◆ Task objective
Identify every row containing the string "Каретки", and copy each such line in full.
···
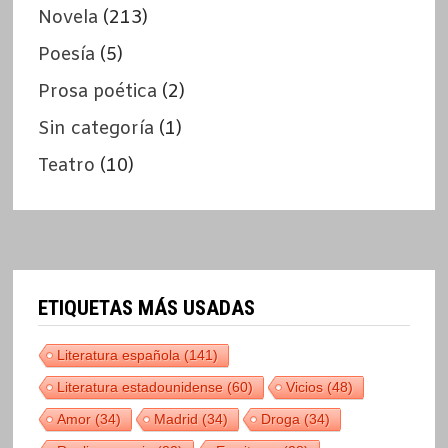
Novela
(213)
Poesía
(5)
Prosa poética
(2)
Sin categoría
(1)
Teatro
(10)
ETIQUETAS MÁS USADAS
Literatura española
(141)
Literatura estadounidense
(60)
Vicios
(48)
Amor
(34)
Madrid
(34)
Droga
(34)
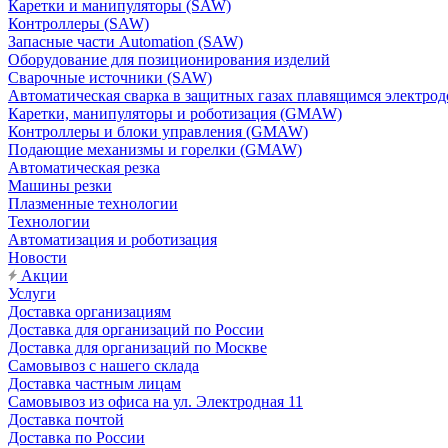
Каретки и манипуляторы (SAW)
Контроллеры (SAW)
Запасные части Automation (SAW)
Оборудование для позиционирования изделий
Сварочные источники (SAW)
Автоматическая сварка в защитных газах плавящимся электр
Каретки, манипуляторы и роботизация (GMAW)
Контроллеры и блоки управления (GMAW)
Подающие механизмы и горелки (GMAW)
Автоматическая резка
Машины резки
Плазменные технологии
Технологии
Автоматизация и роботизация
Новости
Акции
Услуги
Доставка организациям
Доставка для организаций по России
Доставка для организаций по Москве
Самовывоз с нашего склада
Доставка частным лицам
Самовывоз из офиса на ул. Электродная 11
Доставка почтой
Доставка по России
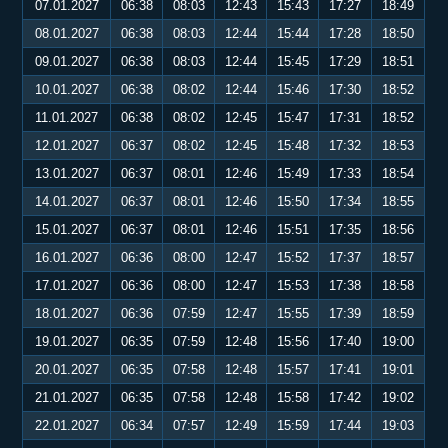
07.01.2027
06:38
08:03
12:43
15:43
17:27
18:49
08.01.2027
06:38
08:03
12:44
15:44
17:28
18:50
09.01.2027
06:38
08:03
12:44
15:45
17:29
18:51
10.01.2027
06:38
08:02
12:44
15:46
17:30
18:52
11.01.2027
06:38
08:02
12:45
15:47
17:31
18:52
12.01.2027
06:37
08:02
12:45
15:48
17:32
18:53
13.01.2027
06:37
08:01
12:46
15:49
17:33
18:54
14.01.2027
06:37
08:01
12:46
15:50
17:34
18:55
15.01.2027
06:37
08:01
12:46
15:51
17:35
18:56
16.01.2027
06:36
08:00
12:47
15:52
17:37
18:57
17.01.2027
06:36
08:00
12:47
15:53
17:38
18:58
18.01.2027
06:36
07:59
12:47
15:55
17:39
18:59
19.01.2027
06:35
07:59
12:48
15:56
17:40
19:00
20.01.2027
06:35
07:58
12:48
15:57
17:41
19:01
21.01.2027
06:35
07:58
12:48
15:58
17:42
19:02
22.01.2027
06:34
07:57
12:49
15:59
17:44
19:03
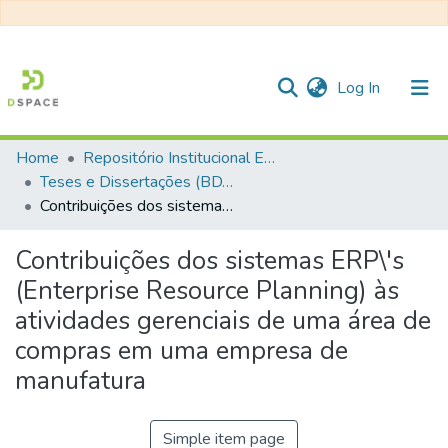
(current)
Log In
Home
Repositório Institucional EESC
Communities & Collections
Teses e Dissertações (BDTD USP)
Contribuições dos sistemas ERP\'s (Enterprise Resource Planning) às atividades gerenciais de uma área de compras em uma empresa de manufatura
All of DSpace
Statistics
Contribuições dos sistemas ERP\'s
(Enterprise Resource Planning) às
atividades gerenciais de uma área de
compras em uma empresa de
manufatura
Simple item page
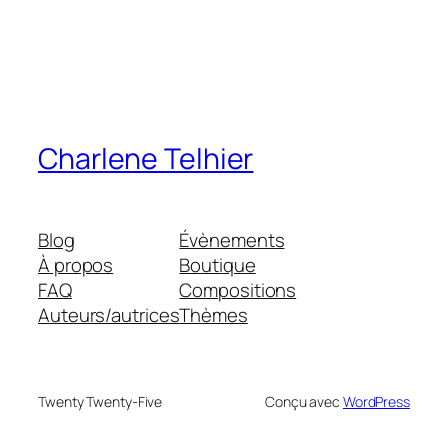
Charlene Telhier
Blog
Évènements
À propos
Boutique
FAQ
Compositions
Auteurs/autrices
Thèmes
Twenty Twenty-Five
Conçu avec
WordPress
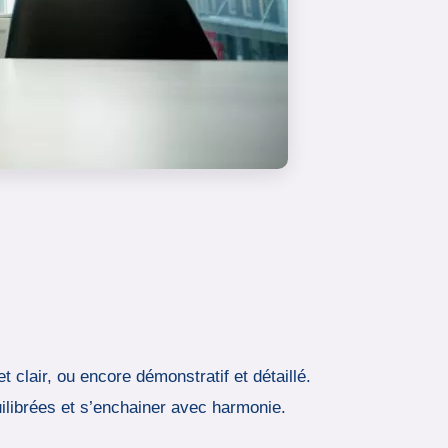
t clair, ou encore démonstratif et détaillé.
quilibrées et s’enchainer avec harmonie.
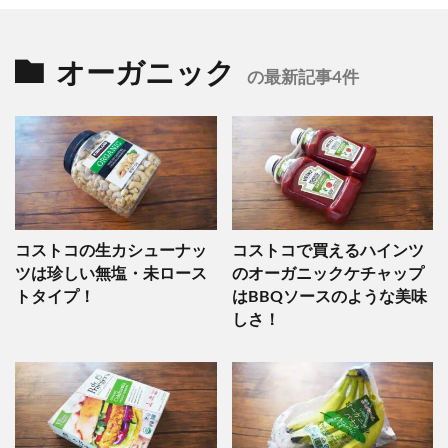
オーガニック
の最新記事4件
コストコの生カシューナッ
コストコで買えるハインツ
ツは珍しい無塩・未ロース
のオーガニックケチャップ
トタイプ！
はBBQソースのような美味
しさ！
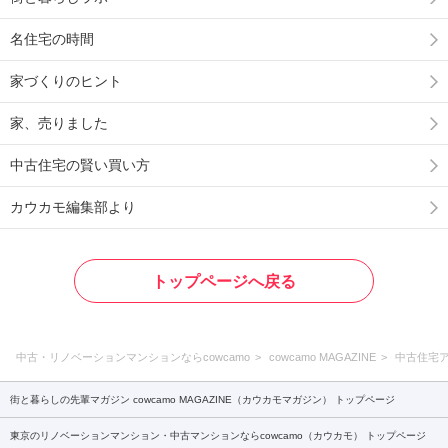
名住宅の時間
家づくりのヒント
家、売りました
中古住宅の賢い買い方
カウカモ編集部より
トップページへ戻る
中古・リノベーションマンションならcowcamo
cowcamo MAGAZINE
中古住宅
街と暮らしの先輩マガジン cowcamo MAGAZINE（カウカモマガジン） トップページ
東京のリノベーションマンション・中古マンションならcowcamo（カウカモ） トップページ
···
◆ Answer section
Каретки и манипуляторы (SAW)
Каретки, манипуляторы и роботизация (GMAW)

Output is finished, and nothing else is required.